Emma sottolinea che la cosa più difficile de Gli Anni più Belli per una persona autentica come lei è stata fingere: “Posso dire che è stato molto difficile fingermi innamorata di un uomo, non sono quel tipo di donna che si sposa. Sono una donna indipendente che non si aggrappa ad un uomo per emergere. Ho preferito portare la pancia, meglio essere mamma piuttosto che moglie”. Poi apre ad un futuro come attrice: “Non mi sono mai creata dei paletti nella vita, lo rifarò quando qualcun altro mi offrirà una situazione che avrà senso con quello che sono. Non c’è nulla di male nell’afferrare le possibilità”, con Gabriele Muccino che sottolinea “Ho scelto Emma perché ha talento, l’ho cercata e voluta”, mentre Claudio Santamaria invita a non alimentare polemiche inutili: “Solo in Italia un artista che cambia disciplina deve giustificarsi, Emma è un’artista perché non può recitare? Parlo in generale, è giusto sostenere questi artisti che hanno talento”.
Claudio Baglioni e quel lieto fine con lo zampino di Favino
Gabriele Muccino poi parla del cambio di nome da “I Migliori Anni” a “Gli anni più belli”, anche grazie ad un regalo di uno degli artisti più amati della musica italiana: “Ho chiesto a Claudio Baglioni di usare due canzoni che potete ascoltare nel film, ma lui mi propose anche questo inedito e mi piacque moltissimo. Abbiamo deciso di farne la canzone principale del film, dato che “I migliori anni era già esistente” le abbiamo scelto un titolo che piacesse a tutti e due. Quando ha visto il film ha adattato un po’ il testo realizzando una canzone che sembra venire dagli anni ’80 ma con un’anima molto moderna.
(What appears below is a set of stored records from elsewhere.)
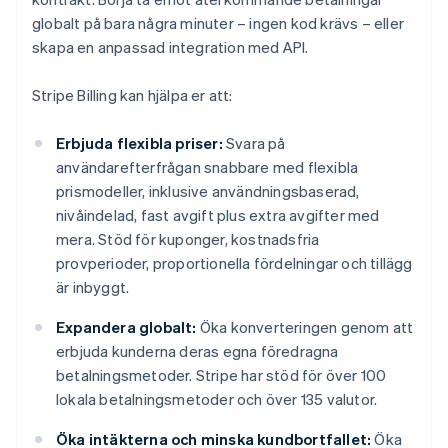
globalt på bara några minuter – ingen kod krävs – eller
skapa en anpassad integration med API.
Stripe Billing kan hjälpa er att:
Erbjuda flexibla priser:
Svara på
användarefterfrågan snabbare med flexibla
prismodeller, inklusive användningsbaserad,
nivåindelad, fast avgift plus extra avgifter med
mera. Stöd för kuponger, kostnadsfria
provperioder, proportionella fördelningar och tillägg
är inbyggt.
Expandera globalt:
Öka konverteringen genom att
erbjuda kunderna deras egna föredragna
betalningsmetoder. Stripe har stöd för över 100
lokala betalningsmetoder och över 135 valutor.
Öka intäkterna och minska kundbortfallet:
Öka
Baglioni è estremamente evocativo ed è stato vittima della diffidenza verso il pop, ma è il cantautore più amato e ascoltato negli ultimi 50 anni in Italia”. Sul primo vero lieto fine dei suoi film Gabriele Muccino svela che a sorpresa il merito è tutto di Pierfrancesco Favino: “Altri miei film non hanno il lieto fine. Questo è sicuramente quello più pacificatore che abbia mai fatto Ti dice che la vita va avanti. Devo pero dare molto credito a Pierfrancesco Favino e alle nostre diatribe interne, perché questo finale così rassicurante e commovente viene da lui. Io voglio far vedere che la vita non ti premia, lui mi ha spinto verso una strada più felice e giusta rispetto all’arco. Forse per questo siamo in un momento storico in cui vogliamo davvero farci dire che il domani sarà migliore”.
Gli Anni più Belli di Gabriele Muccino sarà al cinema con 01 Distribution dal 13 febbraio con 500 copie, mentre il cast sarà al Festival di Sanremo durante la prima serata del 4 febbraio al gran completo.